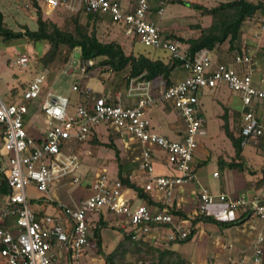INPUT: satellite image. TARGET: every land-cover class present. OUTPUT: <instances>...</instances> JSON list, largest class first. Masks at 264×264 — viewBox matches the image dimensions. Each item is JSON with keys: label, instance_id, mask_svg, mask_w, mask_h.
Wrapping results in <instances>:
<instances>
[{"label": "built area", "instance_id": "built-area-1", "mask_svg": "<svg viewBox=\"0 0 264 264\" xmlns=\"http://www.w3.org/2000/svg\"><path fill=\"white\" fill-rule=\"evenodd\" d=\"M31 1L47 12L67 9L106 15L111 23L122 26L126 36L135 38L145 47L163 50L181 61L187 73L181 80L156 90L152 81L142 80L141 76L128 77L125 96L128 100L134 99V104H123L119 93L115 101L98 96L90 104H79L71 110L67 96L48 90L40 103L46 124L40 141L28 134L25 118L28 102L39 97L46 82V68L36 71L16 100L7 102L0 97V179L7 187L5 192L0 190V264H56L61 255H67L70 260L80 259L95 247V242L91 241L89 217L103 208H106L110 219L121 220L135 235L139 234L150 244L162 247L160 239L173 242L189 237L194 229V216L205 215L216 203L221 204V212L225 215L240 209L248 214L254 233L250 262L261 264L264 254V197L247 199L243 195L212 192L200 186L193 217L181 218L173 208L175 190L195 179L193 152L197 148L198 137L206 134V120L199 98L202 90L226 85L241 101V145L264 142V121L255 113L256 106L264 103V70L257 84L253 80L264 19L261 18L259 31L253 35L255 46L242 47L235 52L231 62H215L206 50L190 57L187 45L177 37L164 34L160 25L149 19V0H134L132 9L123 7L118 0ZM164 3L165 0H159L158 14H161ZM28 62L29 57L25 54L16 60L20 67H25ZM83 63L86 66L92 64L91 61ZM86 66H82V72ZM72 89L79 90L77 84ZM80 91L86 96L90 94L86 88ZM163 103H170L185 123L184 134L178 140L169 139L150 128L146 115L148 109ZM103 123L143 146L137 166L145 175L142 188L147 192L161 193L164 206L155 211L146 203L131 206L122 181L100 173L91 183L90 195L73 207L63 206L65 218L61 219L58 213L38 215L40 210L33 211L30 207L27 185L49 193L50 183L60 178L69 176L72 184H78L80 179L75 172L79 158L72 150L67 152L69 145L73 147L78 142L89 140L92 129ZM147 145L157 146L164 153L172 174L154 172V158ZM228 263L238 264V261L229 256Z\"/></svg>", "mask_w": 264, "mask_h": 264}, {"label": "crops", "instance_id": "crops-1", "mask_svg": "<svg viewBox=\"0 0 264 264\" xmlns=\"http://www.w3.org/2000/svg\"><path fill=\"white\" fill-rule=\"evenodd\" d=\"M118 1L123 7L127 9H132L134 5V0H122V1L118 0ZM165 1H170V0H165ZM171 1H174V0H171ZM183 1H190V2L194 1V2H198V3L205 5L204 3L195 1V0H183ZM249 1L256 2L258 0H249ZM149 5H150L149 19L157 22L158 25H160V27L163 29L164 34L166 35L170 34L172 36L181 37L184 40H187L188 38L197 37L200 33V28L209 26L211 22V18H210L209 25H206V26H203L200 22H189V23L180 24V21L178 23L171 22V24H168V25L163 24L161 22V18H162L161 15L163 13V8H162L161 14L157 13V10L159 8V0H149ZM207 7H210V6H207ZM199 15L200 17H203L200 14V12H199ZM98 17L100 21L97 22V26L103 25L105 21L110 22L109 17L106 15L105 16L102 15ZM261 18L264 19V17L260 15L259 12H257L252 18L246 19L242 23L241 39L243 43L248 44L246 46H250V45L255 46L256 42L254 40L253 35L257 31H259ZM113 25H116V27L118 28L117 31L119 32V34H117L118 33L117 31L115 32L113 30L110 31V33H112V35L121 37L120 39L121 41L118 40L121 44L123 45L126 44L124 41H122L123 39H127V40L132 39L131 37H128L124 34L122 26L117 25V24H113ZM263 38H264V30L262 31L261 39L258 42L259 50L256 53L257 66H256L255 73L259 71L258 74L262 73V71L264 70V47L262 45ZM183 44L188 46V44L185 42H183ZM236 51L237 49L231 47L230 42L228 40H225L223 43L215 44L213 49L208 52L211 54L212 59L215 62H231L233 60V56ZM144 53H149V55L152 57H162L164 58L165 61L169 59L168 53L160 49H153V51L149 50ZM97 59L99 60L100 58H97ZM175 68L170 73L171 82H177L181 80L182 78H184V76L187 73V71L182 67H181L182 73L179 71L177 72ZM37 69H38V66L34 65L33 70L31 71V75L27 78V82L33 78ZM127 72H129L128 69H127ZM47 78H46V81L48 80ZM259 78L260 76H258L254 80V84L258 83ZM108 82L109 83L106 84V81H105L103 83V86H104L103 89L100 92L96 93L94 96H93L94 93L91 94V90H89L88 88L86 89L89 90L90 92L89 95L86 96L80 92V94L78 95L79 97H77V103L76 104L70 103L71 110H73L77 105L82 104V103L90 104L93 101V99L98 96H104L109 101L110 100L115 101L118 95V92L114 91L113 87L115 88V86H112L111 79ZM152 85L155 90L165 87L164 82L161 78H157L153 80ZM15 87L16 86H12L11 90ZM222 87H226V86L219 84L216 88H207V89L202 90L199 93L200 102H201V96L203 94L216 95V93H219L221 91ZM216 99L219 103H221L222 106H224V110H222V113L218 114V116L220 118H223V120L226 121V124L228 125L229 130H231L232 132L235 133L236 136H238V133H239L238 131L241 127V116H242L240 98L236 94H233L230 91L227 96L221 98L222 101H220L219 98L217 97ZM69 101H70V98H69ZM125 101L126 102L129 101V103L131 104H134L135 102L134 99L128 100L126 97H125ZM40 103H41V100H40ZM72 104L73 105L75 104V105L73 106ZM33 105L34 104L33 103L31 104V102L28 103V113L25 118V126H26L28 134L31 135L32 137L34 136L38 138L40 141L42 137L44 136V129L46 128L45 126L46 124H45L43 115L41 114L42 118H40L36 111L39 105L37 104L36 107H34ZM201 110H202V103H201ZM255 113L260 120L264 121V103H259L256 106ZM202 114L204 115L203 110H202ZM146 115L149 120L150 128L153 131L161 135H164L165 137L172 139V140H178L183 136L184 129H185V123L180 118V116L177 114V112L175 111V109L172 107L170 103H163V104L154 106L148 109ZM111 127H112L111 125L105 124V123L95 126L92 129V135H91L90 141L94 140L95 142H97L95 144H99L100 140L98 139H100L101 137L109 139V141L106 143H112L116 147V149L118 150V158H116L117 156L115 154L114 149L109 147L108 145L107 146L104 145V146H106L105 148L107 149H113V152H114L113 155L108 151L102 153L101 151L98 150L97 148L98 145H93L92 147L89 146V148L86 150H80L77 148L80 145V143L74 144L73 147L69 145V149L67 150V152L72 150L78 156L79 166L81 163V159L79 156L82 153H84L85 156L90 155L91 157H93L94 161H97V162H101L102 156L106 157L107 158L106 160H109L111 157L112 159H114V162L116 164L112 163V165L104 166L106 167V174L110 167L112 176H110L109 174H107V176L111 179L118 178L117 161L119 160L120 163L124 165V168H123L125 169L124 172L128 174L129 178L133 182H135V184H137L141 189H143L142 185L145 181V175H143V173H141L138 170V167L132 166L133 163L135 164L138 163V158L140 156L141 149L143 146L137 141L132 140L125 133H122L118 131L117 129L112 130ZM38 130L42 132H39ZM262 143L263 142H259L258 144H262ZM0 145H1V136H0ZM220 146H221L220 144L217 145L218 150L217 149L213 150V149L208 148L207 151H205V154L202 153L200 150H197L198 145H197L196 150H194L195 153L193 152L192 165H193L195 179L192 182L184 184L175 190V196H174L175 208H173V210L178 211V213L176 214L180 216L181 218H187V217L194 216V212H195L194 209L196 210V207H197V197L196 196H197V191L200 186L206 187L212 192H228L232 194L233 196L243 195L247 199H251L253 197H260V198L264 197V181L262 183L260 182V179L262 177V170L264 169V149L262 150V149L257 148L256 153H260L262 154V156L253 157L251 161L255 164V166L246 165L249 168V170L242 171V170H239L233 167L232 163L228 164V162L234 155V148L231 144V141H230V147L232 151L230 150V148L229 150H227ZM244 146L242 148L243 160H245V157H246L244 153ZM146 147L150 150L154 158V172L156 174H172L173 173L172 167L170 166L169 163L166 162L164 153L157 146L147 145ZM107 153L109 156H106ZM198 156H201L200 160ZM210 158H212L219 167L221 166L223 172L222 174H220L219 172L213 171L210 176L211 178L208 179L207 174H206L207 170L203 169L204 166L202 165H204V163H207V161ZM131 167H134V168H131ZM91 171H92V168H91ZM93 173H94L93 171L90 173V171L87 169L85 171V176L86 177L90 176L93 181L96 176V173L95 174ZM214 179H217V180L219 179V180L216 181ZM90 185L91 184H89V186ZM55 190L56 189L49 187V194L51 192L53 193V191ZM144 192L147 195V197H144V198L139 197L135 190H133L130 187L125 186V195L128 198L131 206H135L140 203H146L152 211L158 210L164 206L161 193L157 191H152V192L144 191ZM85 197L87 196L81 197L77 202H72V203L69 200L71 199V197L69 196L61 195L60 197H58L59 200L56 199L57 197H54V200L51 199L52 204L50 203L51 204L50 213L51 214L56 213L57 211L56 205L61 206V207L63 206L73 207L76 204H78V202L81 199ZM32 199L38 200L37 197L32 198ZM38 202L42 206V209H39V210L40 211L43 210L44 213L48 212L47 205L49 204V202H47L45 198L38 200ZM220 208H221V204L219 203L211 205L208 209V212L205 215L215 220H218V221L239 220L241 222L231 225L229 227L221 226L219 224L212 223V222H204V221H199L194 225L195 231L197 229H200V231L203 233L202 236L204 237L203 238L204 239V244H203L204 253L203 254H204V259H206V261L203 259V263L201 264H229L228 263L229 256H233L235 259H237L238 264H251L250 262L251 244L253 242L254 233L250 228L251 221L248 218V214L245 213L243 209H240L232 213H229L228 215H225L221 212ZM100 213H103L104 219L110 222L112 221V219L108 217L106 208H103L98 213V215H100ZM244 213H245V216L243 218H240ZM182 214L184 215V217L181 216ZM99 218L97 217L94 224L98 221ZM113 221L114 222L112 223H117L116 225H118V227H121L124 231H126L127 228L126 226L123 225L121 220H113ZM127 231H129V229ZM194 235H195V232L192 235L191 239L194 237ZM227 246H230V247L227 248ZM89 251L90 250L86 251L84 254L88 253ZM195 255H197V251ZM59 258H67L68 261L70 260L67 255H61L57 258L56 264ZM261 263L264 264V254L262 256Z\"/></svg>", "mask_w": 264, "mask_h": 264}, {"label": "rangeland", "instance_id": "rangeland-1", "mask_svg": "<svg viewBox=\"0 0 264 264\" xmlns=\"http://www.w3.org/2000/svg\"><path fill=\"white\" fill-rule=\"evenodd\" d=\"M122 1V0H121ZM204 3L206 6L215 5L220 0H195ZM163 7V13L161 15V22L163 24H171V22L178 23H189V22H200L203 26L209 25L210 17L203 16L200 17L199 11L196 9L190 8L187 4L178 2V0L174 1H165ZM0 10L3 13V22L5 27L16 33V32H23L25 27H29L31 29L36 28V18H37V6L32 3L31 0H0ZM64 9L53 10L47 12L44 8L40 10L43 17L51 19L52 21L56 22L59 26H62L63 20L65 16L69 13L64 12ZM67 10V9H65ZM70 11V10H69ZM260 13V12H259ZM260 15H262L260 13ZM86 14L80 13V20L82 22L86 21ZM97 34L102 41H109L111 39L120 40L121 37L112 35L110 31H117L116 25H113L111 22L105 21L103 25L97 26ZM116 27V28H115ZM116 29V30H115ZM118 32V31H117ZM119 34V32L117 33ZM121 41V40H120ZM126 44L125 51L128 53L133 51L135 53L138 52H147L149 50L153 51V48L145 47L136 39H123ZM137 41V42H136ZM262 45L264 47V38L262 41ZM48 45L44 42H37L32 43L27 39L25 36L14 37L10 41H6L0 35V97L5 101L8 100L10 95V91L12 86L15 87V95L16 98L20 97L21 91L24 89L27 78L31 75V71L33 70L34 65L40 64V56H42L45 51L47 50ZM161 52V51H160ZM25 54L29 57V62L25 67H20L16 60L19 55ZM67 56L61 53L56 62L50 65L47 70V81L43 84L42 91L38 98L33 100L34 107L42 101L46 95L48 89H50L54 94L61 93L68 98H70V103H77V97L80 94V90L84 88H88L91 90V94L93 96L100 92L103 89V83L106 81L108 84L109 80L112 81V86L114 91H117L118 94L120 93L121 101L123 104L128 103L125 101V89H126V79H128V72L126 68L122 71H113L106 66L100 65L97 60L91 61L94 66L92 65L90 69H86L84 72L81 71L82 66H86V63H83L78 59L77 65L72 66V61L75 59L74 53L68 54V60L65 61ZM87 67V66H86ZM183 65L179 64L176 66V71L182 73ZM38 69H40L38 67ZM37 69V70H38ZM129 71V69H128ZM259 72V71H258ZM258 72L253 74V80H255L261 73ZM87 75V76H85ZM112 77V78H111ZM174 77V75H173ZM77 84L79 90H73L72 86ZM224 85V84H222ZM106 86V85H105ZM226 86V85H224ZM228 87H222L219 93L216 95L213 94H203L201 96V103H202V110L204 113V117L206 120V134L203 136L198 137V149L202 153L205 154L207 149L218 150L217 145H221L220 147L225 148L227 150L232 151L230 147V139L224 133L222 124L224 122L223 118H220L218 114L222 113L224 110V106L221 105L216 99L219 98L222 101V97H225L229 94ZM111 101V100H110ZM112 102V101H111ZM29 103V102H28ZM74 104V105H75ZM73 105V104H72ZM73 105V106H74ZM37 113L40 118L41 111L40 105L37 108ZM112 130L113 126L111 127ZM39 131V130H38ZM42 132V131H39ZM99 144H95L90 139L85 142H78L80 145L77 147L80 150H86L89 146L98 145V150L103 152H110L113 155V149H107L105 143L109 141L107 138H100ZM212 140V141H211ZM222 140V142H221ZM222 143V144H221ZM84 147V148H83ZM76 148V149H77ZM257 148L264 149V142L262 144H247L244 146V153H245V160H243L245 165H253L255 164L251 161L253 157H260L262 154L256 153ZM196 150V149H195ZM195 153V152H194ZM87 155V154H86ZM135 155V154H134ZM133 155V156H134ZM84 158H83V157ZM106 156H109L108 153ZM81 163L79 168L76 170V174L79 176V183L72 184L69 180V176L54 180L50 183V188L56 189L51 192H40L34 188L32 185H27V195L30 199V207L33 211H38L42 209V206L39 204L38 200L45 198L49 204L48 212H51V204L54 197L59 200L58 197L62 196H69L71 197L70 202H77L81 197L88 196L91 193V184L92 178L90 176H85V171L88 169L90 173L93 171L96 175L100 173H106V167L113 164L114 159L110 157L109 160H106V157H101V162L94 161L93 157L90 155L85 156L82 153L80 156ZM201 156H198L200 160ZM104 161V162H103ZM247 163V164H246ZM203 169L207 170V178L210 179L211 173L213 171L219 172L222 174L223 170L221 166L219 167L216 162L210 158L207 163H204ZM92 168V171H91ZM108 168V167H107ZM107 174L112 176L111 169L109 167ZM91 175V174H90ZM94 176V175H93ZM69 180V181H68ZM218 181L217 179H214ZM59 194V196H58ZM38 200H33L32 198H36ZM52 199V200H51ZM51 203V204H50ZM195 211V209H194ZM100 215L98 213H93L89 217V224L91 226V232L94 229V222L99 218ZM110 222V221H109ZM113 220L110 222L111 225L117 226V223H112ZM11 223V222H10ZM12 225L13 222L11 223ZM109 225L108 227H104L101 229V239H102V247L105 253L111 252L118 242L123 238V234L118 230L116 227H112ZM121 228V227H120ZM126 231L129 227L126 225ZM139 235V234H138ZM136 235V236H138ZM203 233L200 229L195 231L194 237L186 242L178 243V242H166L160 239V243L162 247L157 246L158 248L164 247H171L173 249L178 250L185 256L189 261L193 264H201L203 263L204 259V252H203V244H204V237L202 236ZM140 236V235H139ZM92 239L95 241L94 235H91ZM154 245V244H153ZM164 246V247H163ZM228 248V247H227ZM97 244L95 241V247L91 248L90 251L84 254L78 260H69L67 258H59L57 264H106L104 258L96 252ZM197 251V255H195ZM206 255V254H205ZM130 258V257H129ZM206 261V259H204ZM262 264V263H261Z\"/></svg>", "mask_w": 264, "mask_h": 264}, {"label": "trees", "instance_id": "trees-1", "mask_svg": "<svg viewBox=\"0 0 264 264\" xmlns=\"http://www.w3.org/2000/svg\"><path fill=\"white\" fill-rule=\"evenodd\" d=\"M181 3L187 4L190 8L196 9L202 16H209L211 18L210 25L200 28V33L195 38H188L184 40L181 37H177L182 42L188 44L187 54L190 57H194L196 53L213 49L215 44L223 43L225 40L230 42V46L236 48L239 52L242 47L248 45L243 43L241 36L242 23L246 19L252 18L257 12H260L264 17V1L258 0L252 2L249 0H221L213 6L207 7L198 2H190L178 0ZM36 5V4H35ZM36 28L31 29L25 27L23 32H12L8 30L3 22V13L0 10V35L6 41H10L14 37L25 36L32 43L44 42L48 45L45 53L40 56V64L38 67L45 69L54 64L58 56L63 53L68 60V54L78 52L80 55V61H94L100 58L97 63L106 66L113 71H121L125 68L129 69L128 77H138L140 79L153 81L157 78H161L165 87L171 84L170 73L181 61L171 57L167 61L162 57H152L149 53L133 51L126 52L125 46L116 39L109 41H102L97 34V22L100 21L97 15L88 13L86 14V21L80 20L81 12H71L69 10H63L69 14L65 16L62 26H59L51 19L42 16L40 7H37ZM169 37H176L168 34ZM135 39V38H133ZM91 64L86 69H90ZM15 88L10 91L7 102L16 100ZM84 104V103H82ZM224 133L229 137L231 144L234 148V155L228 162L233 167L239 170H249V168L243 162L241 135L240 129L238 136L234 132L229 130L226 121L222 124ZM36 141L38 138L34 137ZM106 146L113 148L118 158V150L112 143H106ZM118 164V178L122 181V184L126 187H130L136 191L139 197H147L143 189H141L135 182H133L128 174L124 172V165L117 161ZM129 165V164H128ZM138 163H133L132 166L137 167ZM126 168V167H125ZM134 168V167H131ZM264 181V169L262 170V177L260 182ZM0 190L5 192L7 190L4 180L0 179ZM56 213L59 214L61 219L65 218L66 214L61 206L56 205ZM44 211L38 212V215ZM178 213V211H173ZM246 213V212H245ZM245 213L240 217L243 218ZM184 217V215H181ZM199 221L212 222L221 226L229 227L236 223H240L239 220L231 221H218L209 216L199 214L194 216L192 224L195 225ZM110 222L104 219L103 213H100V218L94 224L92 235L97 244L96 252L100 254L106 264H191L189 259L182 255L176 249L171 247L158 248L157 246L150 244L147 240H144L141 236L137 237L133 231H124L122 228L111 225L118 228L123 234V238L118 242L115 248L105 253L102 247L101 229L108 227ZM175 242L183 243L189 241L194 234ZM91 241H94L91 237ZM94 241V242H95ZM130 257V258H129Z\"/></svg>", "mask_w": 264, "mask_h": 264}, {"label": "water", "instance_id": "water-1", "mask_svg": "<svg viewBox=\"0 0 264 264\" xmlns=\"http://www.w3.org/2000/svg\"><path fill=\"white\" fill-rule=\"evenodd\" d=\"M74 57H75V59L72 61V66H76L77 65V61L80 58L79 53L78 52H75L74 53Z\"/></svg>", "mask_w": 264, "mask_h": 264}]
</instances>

———

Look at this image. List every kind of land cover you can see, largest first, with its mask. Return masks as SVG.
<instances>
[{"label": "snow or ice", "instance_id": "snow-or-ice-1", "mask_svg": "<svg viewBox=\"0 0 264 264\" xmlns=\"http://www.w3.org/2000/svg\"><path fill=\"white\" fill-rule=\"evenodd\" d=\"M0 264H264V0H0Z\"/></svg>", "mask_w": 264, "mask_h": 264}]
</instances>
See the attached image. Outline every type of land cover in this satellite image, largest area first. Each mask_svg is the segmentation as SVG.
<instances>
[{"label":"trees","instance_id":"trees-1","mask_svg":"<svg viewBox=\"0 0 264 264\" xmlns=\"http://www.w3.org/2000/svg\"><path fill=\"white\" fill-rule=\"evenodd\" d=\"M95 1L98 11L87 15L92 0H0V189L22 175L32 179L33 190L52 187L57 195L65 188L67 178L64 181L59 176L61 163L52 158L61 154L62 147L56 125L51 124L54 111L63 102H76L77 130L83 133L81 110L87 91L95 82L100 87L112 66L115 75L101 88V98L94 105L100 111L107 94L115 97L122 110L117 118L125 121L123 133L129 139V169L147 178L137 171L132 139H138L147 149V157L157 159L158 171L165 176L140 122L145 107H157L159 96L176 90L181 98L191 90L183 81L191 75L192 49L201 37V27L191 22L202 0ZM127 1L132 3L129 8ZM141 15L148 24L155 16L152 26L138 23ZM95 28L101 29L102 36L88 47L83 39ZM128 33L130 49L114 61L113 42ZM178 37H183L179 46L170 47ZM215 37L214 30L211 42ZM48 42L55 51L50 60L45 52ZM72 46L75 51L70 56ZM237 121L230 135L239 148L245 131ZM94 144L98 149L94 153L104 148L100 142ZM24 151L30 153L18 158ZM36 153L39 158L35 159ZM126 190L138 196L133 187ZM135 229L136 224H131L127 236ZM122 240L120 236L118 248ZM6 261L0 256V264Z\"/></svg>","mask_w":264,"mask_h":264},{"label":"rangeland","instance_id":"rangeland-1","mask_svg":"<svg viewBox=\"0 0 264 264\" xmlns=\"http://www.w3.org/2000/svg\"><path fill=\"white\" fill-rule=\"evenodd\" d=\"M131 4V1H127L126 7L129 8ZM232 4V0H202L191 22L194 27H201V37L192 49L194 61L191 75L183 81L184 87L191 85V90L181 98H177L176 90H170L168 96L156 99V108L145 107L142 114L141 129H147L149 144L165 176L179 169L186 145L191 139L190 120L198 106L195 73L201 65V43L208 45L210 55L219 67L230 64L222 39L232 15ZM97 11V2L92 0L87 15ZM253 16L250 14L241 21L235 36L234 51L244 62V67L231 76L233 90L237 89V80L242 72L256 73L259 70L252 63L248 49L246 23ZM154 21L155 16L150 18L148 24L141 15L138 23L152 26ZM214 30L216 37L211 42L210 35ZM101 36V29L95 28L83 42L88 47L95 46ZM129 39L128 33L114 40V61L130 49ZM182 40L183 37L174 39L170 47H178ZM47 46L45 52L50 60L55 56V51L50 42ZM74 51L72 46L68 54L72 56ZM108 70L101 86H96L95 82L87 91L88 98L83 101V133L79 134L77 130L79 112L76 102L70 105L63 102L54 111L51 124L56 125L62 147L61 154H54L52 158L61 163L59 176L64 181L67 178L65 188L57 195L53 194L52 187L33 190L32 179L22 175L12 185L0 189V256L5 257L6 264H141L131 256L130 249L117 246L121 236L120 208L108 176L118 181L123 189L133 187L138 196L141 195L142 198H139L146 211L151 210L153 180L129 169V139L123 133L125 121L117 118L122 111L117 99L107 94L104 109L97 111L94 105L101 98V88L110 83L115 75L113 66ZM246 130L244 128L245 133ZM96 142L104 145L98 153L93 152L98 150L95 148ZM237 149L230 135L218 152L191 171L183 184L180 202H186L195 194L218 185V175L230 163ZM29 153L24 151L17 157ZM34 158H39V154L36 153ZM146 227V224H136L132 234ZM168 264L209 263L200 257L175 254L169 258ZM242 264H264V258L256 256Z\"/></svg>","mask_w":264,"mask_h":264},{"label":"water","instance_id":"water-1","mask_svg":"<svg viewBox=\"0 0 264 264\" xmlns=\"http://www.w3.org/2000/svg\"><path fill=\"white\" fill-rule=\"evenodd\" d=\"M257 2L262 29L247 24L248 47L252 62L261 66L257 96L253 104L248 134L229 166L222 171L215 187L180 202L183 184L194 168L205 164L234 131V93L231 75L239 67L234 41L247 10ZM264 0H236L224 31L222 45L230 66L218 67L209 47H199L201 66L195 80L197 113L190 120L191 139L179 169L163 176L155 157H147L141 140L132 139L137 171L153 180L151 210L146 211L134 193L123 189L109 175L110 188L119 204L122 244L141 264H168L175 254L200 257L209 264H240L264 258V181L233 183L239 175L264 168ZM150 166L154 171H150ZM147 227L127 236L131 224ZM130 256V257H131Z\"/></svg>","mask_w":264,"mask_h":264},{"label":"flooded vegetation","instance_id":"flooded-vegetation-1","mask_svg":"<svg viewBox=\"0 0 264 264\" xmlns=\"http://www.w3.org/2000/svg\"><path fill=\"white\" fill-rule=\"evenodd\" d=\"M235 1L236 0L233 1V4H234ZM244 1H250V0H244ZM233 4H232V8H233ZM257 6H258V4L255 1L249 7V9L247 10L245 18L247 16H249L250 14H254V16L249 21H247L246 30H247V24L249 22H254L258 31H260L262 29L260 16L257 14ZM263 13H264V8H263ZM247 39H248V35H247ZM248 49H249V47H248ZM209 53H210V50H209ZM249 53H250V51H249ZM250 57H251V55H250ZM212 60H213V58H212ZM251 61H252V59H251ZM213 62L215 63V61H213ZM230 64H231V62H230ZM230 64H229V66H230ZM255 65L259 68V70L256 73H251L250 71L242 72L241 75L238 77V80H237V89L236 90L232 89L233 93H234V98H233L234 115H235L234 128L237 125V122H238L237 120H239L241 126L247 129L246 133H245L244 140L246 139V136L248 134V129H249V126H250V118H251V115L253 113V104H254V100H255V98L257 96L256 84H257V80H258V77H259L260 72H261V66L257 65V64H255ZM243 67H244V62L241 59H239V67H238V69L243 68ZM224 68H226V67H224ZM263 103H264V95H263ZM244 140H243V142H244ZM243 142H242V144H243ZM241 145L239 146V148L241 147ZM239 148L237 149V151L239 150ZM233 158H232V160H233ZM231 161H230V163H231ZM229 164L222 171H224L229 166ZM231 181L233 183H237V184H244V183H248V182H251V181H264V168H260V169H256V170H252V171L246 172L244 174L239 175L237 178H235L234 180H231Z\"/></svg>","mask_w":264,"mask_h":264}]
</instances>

———

GIVEN REQUEST
Pull out every line of the listing above that contains the word "this", and copy each one in full.

TASK OUTPUT
Look at this image. List every kind of land cover you can see, largest first, with its mask. Return masks as SVG.
See the attached image. Outline every type of land cover in this satellite image, largest area first. Each mask_svg is the segmentation as SVG.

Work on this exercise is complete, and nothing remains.